=== Section Start ===

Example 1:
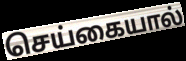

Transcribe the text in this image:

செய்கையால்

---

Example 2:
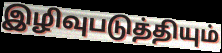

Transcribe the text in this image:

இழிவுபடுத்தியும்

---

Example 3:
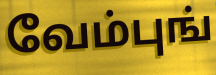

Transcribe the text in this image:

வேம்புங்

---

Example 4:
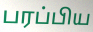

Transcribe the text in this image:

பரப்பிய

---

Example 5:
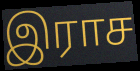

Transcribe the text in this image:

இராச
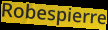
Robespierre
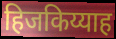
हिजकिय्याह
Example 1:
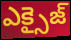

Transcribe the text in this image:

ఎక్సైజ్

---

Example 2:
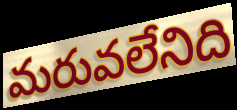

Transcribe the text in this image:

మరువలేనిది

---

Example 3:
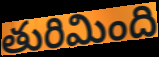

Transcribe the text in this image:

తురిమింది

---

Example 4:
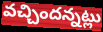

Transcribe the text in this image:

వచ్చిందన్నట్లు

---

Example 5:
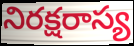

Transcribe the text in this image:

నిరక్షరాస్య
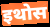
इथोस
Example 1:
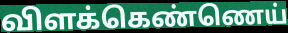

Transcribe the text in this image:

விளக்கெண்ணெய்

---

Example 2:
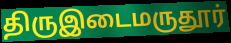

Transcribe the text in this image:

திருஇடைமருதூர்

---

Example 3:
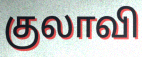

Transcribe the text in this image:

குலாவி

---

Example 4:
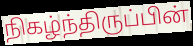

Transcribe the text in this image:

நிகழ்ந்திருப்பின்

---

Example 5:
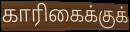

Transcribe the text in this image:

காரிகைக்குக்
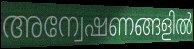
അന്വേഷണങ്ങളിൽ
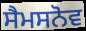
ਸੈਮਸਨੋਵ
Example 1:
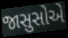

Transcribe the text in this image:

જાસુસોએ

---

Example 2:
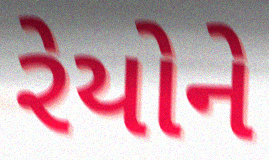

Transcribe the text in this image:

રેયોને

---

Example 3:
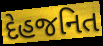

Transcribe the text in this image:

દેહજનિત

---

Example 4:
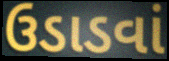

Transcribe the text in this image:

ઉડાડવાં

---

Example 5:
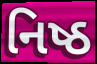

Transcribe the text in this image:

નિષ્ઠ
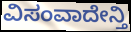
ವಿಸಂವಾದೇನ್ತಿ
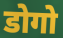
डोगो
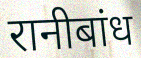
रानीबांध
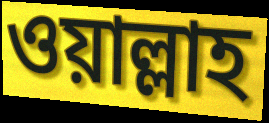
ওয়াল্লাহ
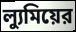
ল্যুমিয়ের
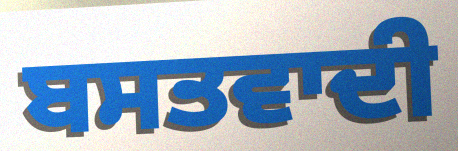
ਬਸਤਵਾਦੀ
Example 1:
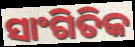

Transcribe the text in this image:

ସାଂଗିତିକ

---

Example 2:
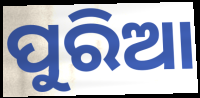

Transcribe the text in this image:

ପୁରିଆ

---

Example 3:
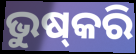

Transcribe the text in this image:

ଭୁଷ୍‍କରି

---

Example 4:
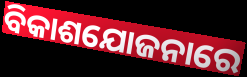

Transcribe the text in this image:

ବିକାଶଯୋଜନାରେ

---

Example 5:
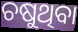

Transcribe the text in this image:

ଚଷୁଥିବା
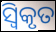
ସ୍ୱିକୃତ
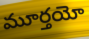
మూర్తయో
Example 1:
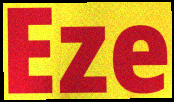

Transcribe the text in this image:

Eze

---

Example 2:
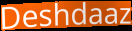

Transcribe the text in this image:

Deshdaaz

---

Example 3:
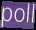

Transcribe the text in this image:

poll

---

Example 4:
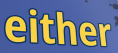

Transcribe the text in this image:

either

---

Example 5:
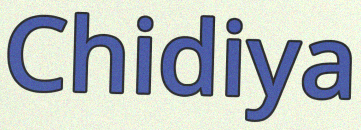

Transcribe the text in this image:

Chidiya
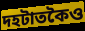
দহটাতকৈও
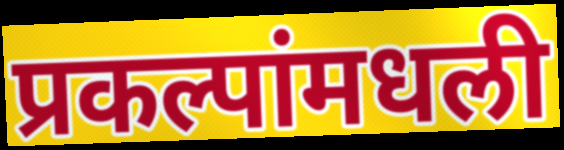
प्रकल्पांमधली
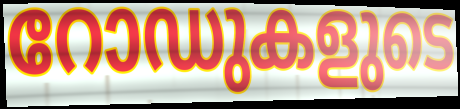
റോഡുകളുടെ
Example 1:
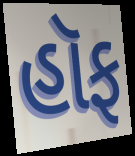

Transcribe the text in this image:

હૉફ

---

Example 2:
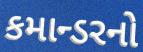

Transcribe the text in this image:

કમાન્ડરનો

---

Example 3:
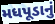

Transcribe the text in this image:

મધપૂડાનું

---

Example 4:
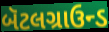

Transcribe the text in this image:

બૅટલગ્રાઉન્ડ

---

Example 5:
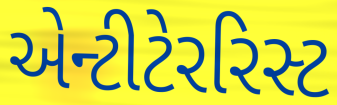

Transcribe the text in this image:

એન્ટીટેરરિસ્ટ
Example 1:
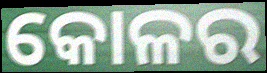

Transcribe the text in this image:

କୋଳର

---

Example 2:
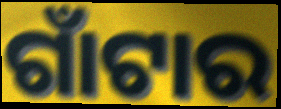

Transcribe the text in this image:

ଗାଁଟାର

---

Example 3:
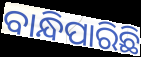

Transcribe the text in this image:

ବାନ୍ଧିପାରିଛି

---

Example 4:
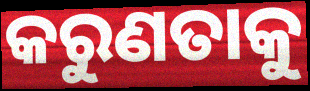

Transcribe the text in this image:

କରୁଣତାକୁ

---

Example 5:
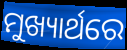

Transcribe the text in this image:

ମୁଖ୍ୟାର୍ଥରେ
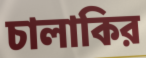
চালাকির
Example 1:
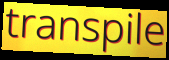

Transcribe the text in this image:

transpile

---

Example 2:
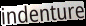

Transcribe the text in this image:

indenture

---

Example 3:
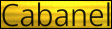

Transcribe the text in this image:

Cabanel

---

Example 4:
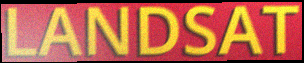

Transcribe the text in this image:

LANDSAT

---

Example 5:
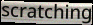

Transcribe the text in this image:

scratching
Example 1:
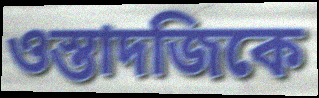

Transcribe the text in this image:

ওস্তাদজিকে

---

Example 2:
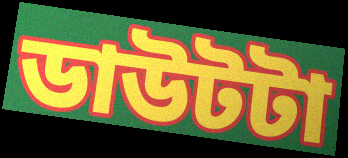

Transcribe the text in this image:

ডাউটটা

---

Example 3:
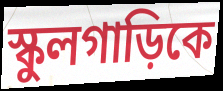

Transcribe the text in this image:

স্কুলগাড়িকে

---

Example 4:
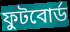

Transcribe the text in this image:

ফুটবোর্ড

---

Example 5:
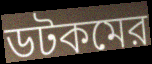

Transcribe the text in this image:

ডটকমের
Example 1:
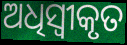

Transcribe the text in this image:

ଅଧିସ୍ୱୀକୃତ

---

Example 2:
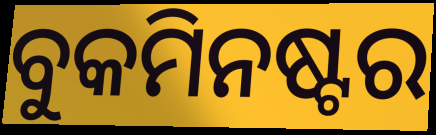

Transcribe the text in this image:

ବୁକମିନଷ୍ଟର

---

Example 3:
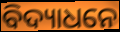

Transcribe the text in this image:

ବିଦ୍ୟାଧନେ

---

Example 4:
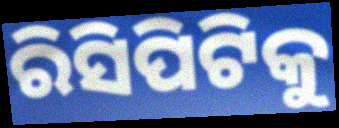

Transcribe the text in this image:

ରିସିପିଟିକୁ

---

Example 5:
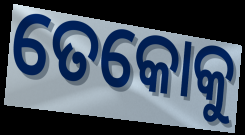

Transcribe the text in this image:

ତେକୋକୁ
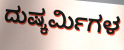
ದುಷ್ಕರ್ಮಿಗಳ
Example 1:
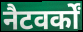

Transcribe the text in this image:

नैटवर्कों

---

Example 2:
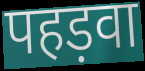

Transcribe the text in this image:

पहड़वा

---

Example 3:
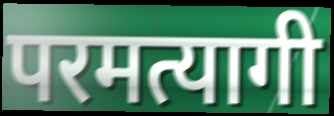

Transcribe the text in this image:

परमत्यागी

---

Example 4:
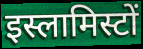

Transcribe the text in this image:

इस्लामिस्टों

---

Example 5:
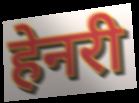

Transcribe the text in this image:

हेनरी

=== Section End ===

> _Problem_
Every line of the listing must be reproduced exactly, though the pictures are to be left out.

> _Result of this exercise_
Example 1:

Transcribe the text in this image:

செய்கையால்

---

Example 2:

Transcribe the text in this image:

இழிவுபடுத்தியும்

---

Example 3:

Transcribe the text in this image:

வேம்புங்

---

Example 4:

Transcribe the text in this image:

பரப்பிய

---

Example 5:

Transcribe the text in this image:

இராச
Robespierre
हिजकिय्याह
Example 1:

Transcribe the text in this image:

ఎక్సైజ్

---

Example 2:

Transcribe the text in this image:

మరువలేనిది

---

Example 3:

Transcribe the text in this image:

తురిమింది

---

Example 4:

Transcribe the text in this image:

వచ్చిందన్నట్లు

---

Example 5:

Transcribe the text in this image:

నిరక్షరాస్య
इथोस
Example 1:

Transcribe the text in this image:

விளக்கெண்ணெய்

---

Example 2:

Transcribe the text in this image:

திருஇடைமருதூர்

---

Example 3:

Transcribe the text in this image:

குலாவி

---

Example 4:

Transcribe the text in this image:

நிகழ்ந்திருப்பின்

---

Example 5:

Transcribe the text in this image:

காரிகைக்குக்
അന്വേഷണങ്ങളിൽ
ਸੈਮਸਨੋਵ
Example 1:

Transcribe the text in this image:

જાસુસોએ

---

Example 2:

Transcribe the text in this image:

રેયોને

---

Example 3:

Transcribe the text in this image:

દેહજનિત

---

Example 4:

Transcribe the text in this image:

ઉડાડવાં

---

Example 5:

Transcribe the text in this image:

નિષ્ઠ
ವಿಸಂವಾದೇನ್ತಿ
डोगो
रानीबांध
ওয়াল্লাহ
ল্যুমিয়ের
ਬਸਤਵਾਦੀ
Example 1:

Transcribe the text in this image:

ସାଂଗିତିକ

---

Example 2:

Transcribe the text in this image:

ପୁରିଆ

---

Example 3:

Transcribe the text in this image:

ଭୁଷ୍‍କରି

---

Example 4:

Transcribe the text in this image:

ବିକାଶଯୋଜନାରେ

---

Example 5:

Transcribe the text in this image:

ଚଷୁଥିବା
ସ୍ୱିକୃତ
మూర్తయో
Example 1:

Transcribe the text in this image:

Eze

---

Example 2:

Transcribe the text in this image:

Deshdaaz

---

Example 3:

Transcribe the text in this image:

poll

---

Example 4:

Transcribe the text in this image:

either

---

Example 5:

Transcribe the text in this image:

Chidiya
দহটাতকৈও
प्रकल्पांमधली
റോഡുകളുടെ
Example 1:

Transcribe the text in this image:

હૉફ

---

Example 2:

Transcribe the text in this image:

કમાન્ડરનો

---

Example 3:

Transcribe the text in this image:

મધપૂડાનું

---

Example 4:

Transcribe the text in this image:

બૅટલગ્રાઉન્ડ

---

Example 5:

Transcribe the text in this image:

એન્ટીટેરરિસ્ટ
Example 1:

Transcribe the text in this image:

କୋଳର

---

Example 2:

Transcribe the text in this image:

ଗାଁଟାର

---

Example 3:

Transcribe the text in this image:

ବାନ୍ଧିପାରିଛି

---

Example 4:

Transcribe the text in this image:

କରୁଣତାକୁ

---

Example 5:

Transcribe the text in this image:

ମୁଖ୍ୟାର୍ଥରେ
চালাকির
Example 1:

Transcribe the text in this image:

transpile

---

Example 2:

Transcribe the text in this image:

indenture

---

Example 3:

Transcribe the text in this image:

Cabanel

---

Example 4:

Transcribe the text in this image:

LANDSAT

---

Example 5:

Transcribe the text in this image:

scratching
Example 1:

Transcribe the text in this image:

ওস্তাদজিকে

---

Example 2:

Transcribe the text in this image:

ডাউটটা

---

Example 3:

Transcribe the text in this image:

স্কুলগাড়িকে

---

Example 4:

Transcribe the text in this image:

ফুটবোর্ড

---

Example 5:

Transcribe the text in this image:

ডটকমের
Example 1:

Transcribe the text in this image:

ଅଧିସ୍ୱୀକୃତ

---

Example 2:

Transcribe the text in this image:

ବୁକମିନଷ୍ଟର

---

Example 3:

Transcribe the text in this image:

ବିଦ୍ୟାଧନେ

---

Example 4:

Transcribe the text in this image:

ରିସିପିଟିକୁ

---

Example 5:

Transcribe the text in this image:

ତେକୋକୁ
ದುಷ್ಕರ್ಮಿಗಳ
Example 1:

Transcribe the text in this image:

नैटवर्कों

---

Example 2:

Transcribe the text in this image:

पहड़वा

---

Example 3:

Transcribe the text in this image:

परमत्यागी

---

Example 4:

Transcribe the text in this image:

इस्लामिस्टों

---

Example 5:

Transcribe the text in this image:

हेनरी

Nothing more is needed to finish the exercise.